SOURCE MATERIAL:
====
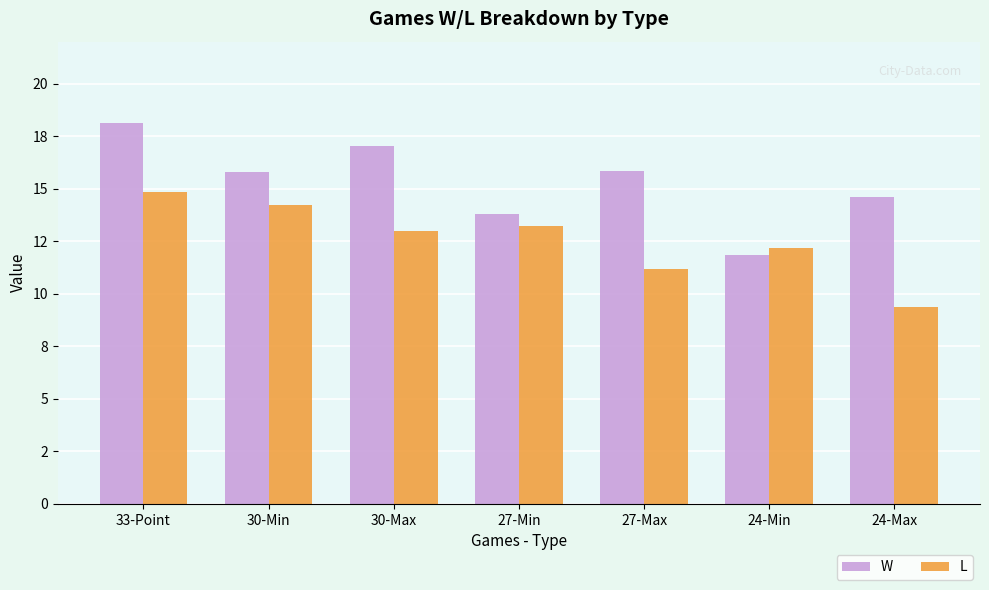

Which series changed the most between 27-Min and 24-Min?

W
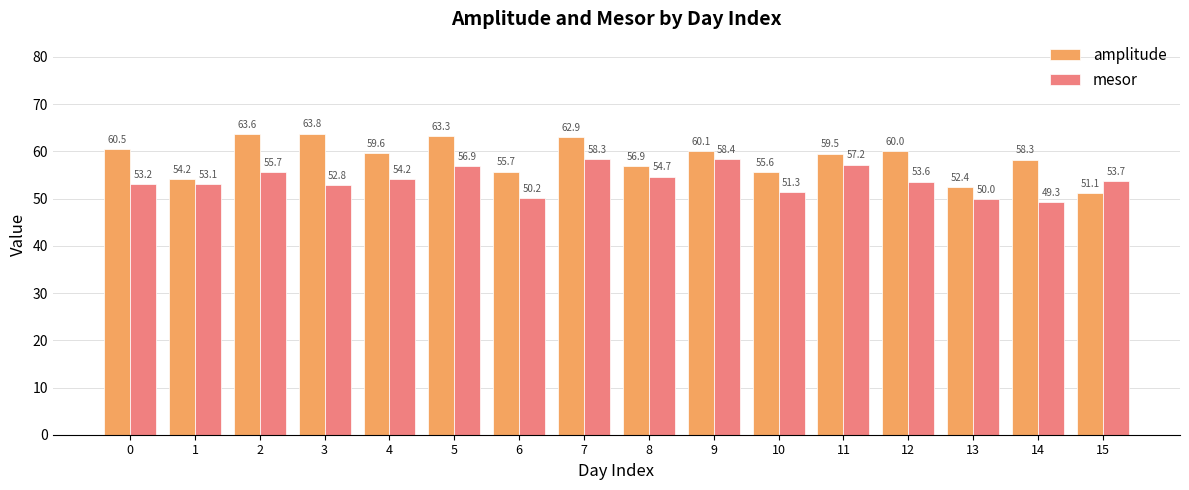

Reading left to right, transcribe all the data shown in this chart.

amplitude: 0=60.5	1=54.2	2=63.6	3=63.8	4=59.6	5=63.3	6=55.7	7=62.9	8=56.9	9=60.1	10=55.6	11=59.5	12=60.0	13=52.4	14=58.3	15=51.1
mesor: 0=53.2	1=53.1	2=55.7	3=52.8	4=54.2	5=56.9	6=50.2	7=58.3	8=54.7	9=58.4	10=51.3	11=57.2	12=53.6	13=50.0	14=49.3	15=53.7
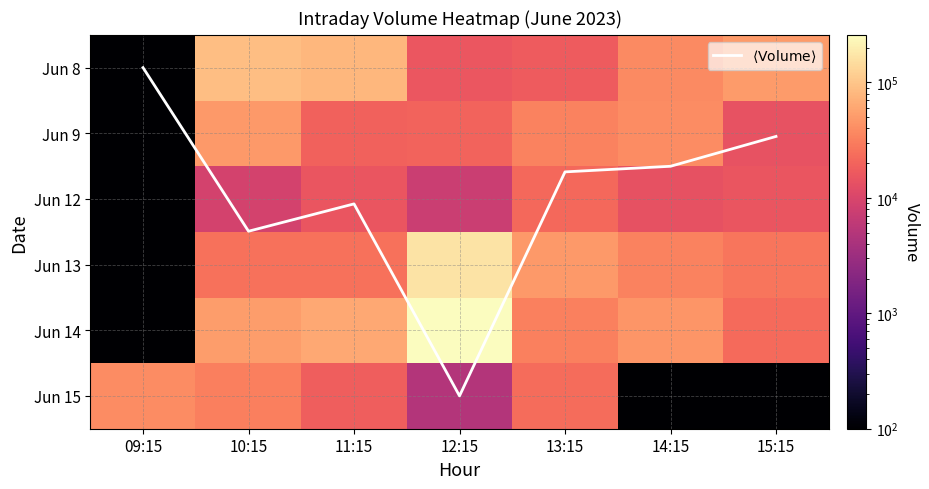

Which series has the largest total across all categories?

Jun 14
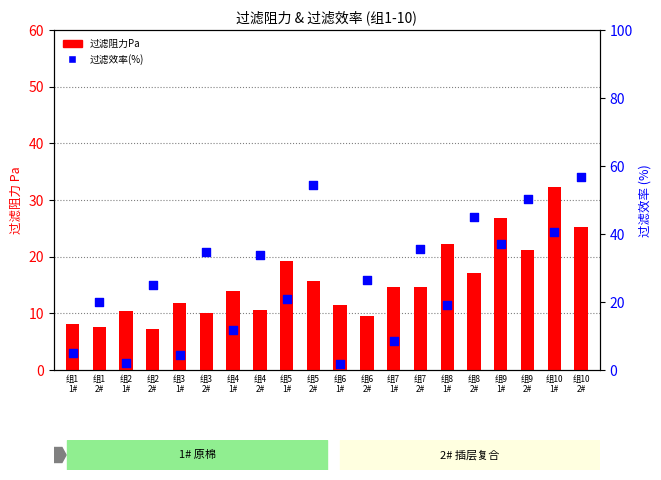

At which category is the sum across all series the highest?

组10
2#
====
JOB ITEM: Rewrite the data above, replacing every "series" with "group" and leaving everything else unchanged. Leave the pictures out of your answer.

WRITTEN RESPONSE:
Which group changed the most between 27-Min and 24-Min?

W

Reading left to right, transcribe all the data shown in this chart.

amplitude: 0=60.5	1=54.2	2=63.6	3=63.8	4=59.6	5=63.3	6=55.7	7=62.9	8=56.9	9=60.1	10=55.6	11=59.5	12=60.0	13=52.4	14=58.3	15=51.1
mesor: 0=53.2	1=53.1	2=55.7	3=52.8	4=54.2	5=56.9	6=50.2	7=58.3	8=54.7	9=58.4	10=51.3	11=57.2	12=53.6	13=50.0	14=49.3	15=53.7

Which group has the largest total across all categories?

Jun 14

At which category is the sum across all group the highest?

组10
2#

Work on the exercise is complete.